Lighter Pimento Cheese
- ¼ cup light mayonnaise
- 1 (4 oz.) jar of diced pimentos (drained)
- 1 tsp. lemon juice
- 1 tsp. Worcestershire sauce
- ¼ tsp. crushed red pepper flakes
- 1 (8 oz.) block of 2% reduced fat extra-sharp cheddar cheese (shredded)
- 1 (8 oz.) block of 2% reduced fat sharp cheddar cheese (shredded)
- A spoonful of sugar (or if you prefer, a little agave or honey)
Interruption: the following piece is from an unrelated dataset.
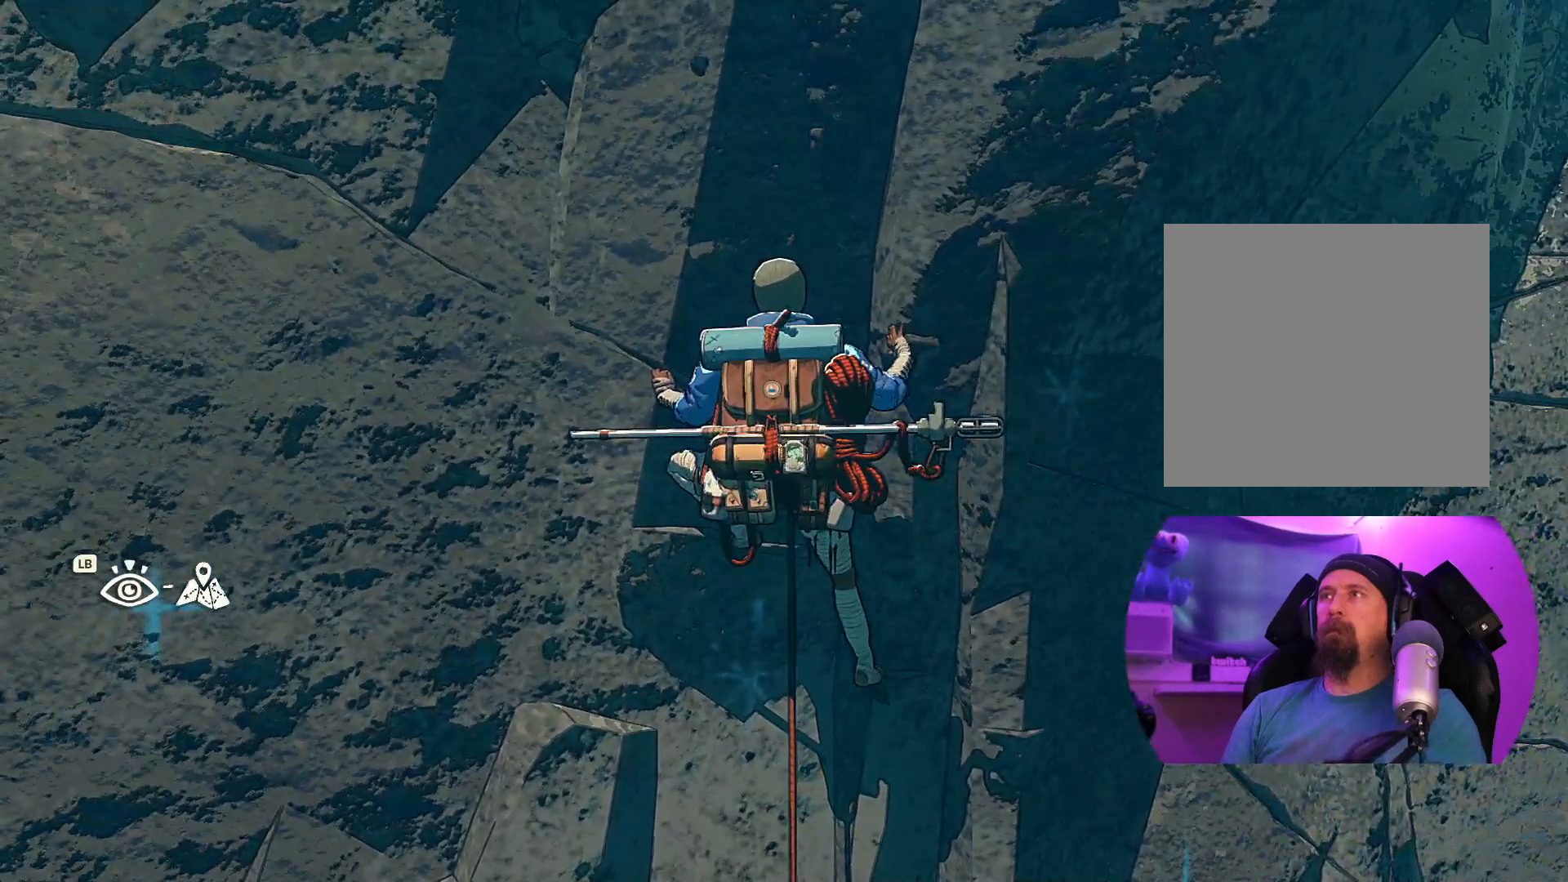
{"buttons": [], "left_stick": "center", "right_stick": "center", "events": []}
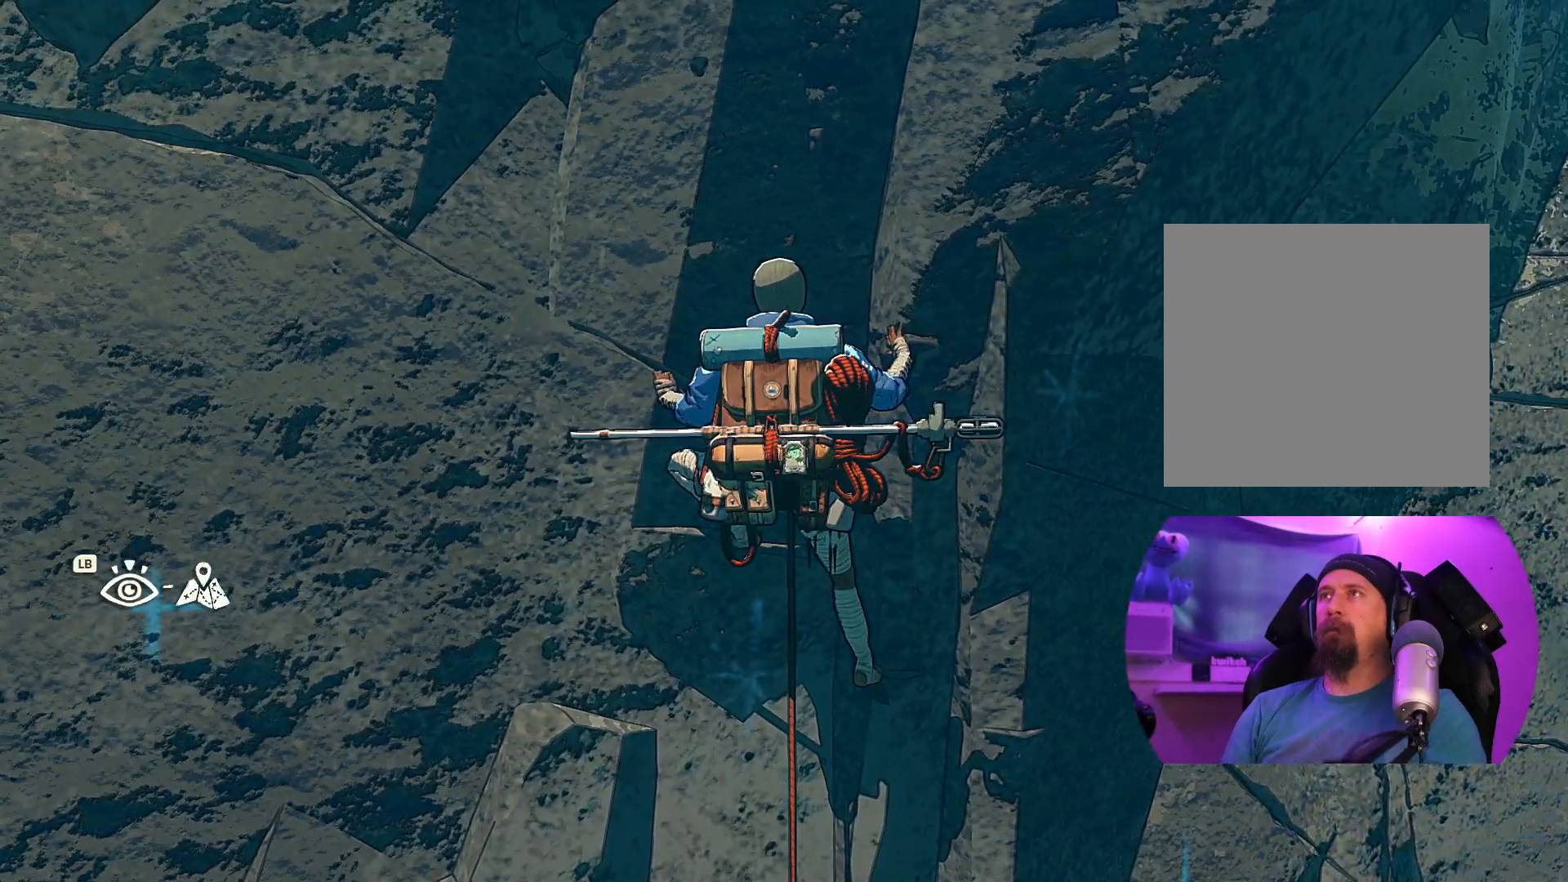
{"buttons": [], "left_stick": "center", "right_stick": "center", "events": [[67, "right_stick", "down-left"], [334, "right_stick", "center"]]}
- Stir together light mayonnaise, pimentos, lemon juice, Worcestershire sauce, crushed red pepper flakes, sugar
- Mix in grated cheddar cheeses
- Let sit in refrigerator
Recipe makes about 3 cups
Our family’s substitutions to make it light include using Duke’s Light Mayonnaise, reduced fat cheese, and only adding just enough mayonnaise to keep the ingredients stuck together. Other substitutes you might consider: Greek yogurt instead of mayonnaise, or a canola or olive oil blend mayo.
Pro tip: Make your pimento cheese the day before you actually want to eat it. It will taste better after you give it 24 hours to set in the refrigerator.